Harta benda dalam perkaawinan diatur dalam UU No. 1 tahun 1974 pasal 35 sampai 37 yang
berbunyi:
Pasal 35
(1) Harta benda yang diperoleh selama perkawinan menjadi harta bersama
(2) Harta bawaan dari masing-masing suami dan isteri dan harta benda yang diperoleh masing-
masing sebagai hadiah atau warisan, adalah di bawah penguasaan masing-masing sepanjang para
pihak tidak menentukan lain.
Pasal 36
(1) Mengenai harta bersama, suami atau isteri dapat bertindak atas persetujuan kedua belah pihak.
(2) Mengenai harta bawaan masing-masing, suami isteri mempunyai hak sepenuhnya untuk
melakukan perbuatan hukum mengenai harta bendanya.
Pasal 37
Bila perkawinan putus karena perceraian, harta benda diatur menurut hukumnya masing-masing.

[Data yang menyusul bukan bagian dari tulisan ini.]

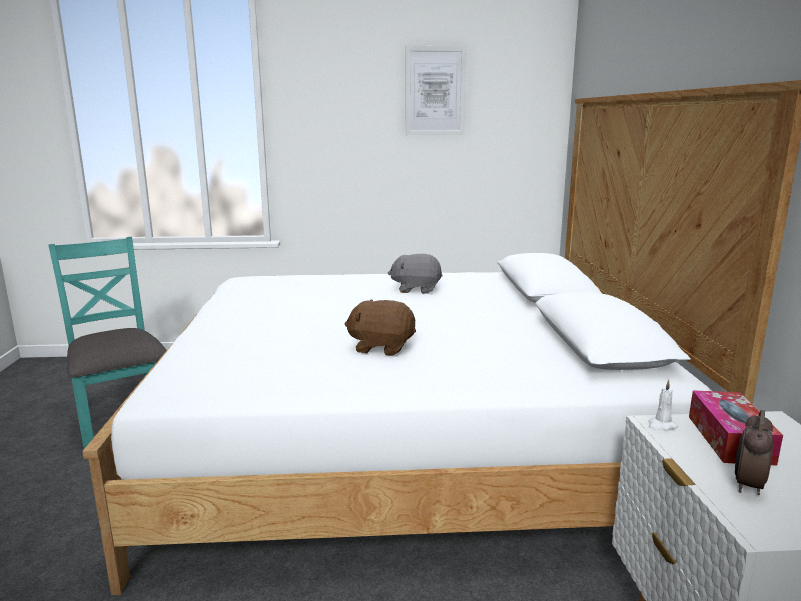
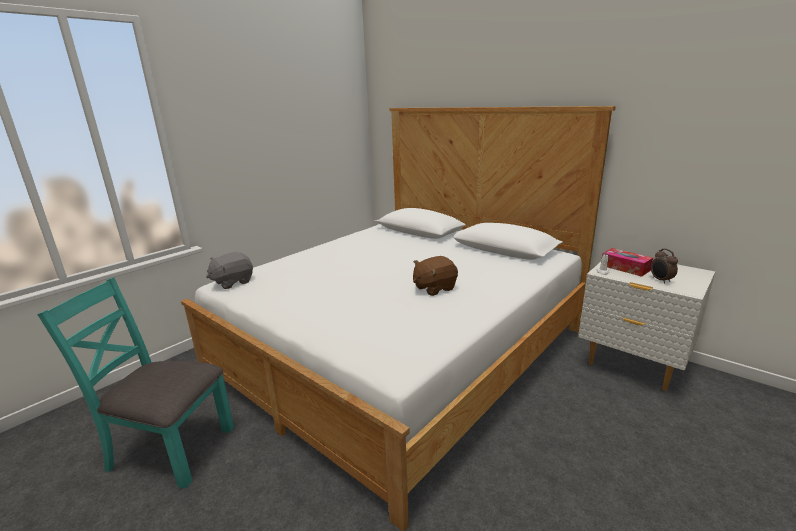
camera: 45 degrees left, 5 degrees up
(416, 289) = (360, 251): grey plush toy -> grey plush toy (232, 282)
(435, 91) = (295, 106): picture -> none

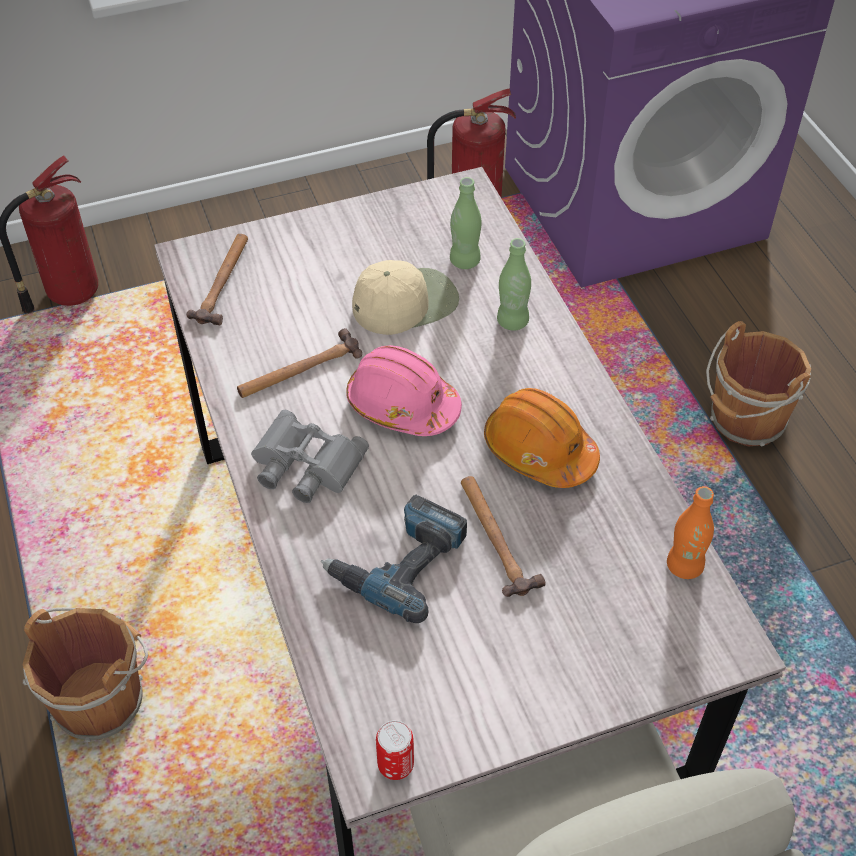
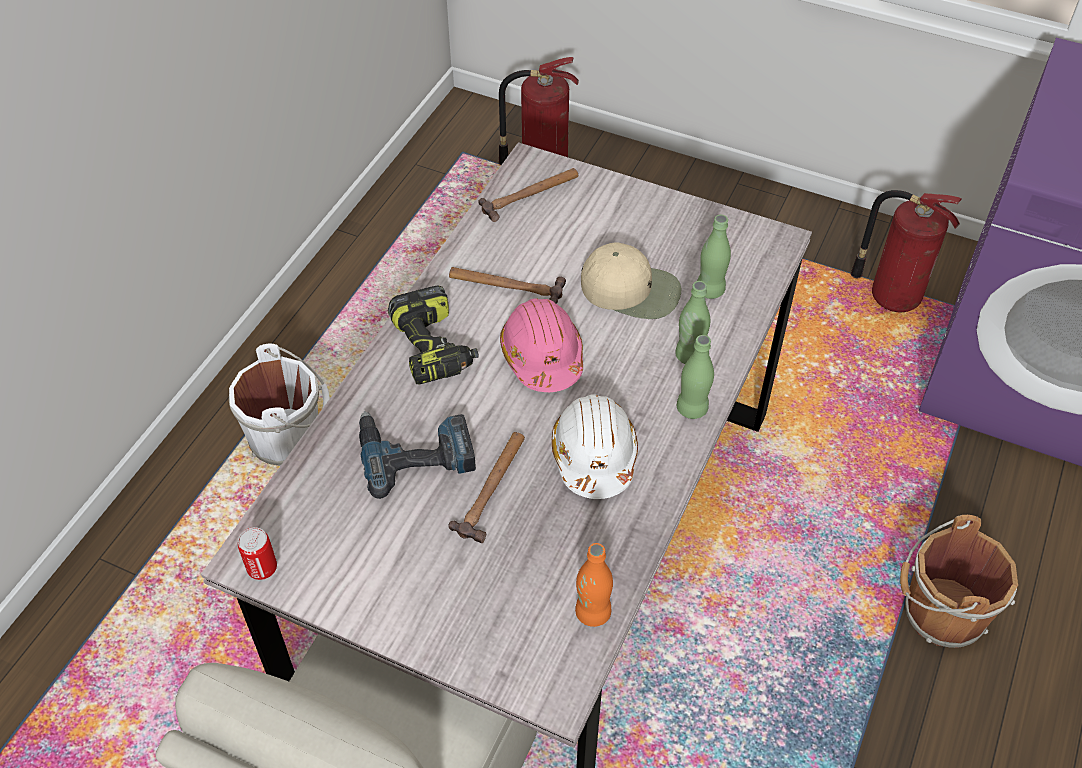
camera: 45 degrees right, 0 degrees up
(101, 697) = (289, 437): brown bucket -> white bucket
(304, 465) = (434, 348): grey binoculars -> power drill
(539, 450) = (594, 456): orange hard hat -> white hard hat
(563, 360) = (692, 409): none -> green bottle

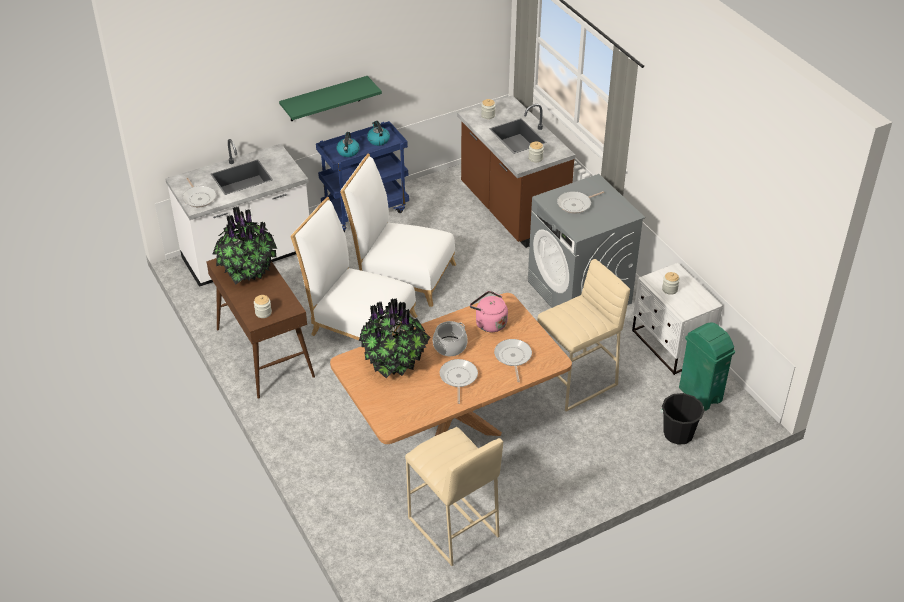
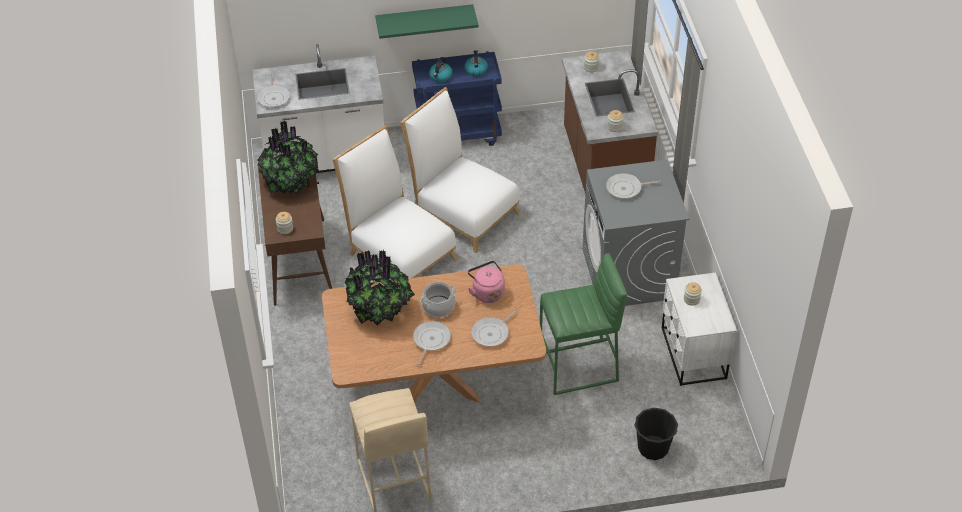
camera: 20 degrees right, 5 degrees up
(513, 357) = (492, 333): frying pan -> frying pan turned 150 degrees counterclockwise
(576, 382) = (579, 368): beige stool -> green stool
(700, 394) = (696, 413): green trash can -> none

masalah harta gono gini dalam hukum perdata diatur dalam hukumnya maasing-masing karena
hukum perdata menganut asas pluralisme hukum yaitu:
1. Hukum perdata adat
2. Hukum perdata barat
3. Hukum perdata islam
Jadi tergantung pasangan tersebut menganut hukum mana, atau jika pasangan tersebut berasal dari
golongan yang berbeda maka digunakan hukum intergentil.
Hukum intergentil itu sendri adalah ilmu hukum yang menetapkan aturan untuk menentukan
hukum dan pengadilan mana yang dipakai untuk menyelesaikan sengketa antara pihak-pihak dari
sistem atau wilayah hukum yang berbeda.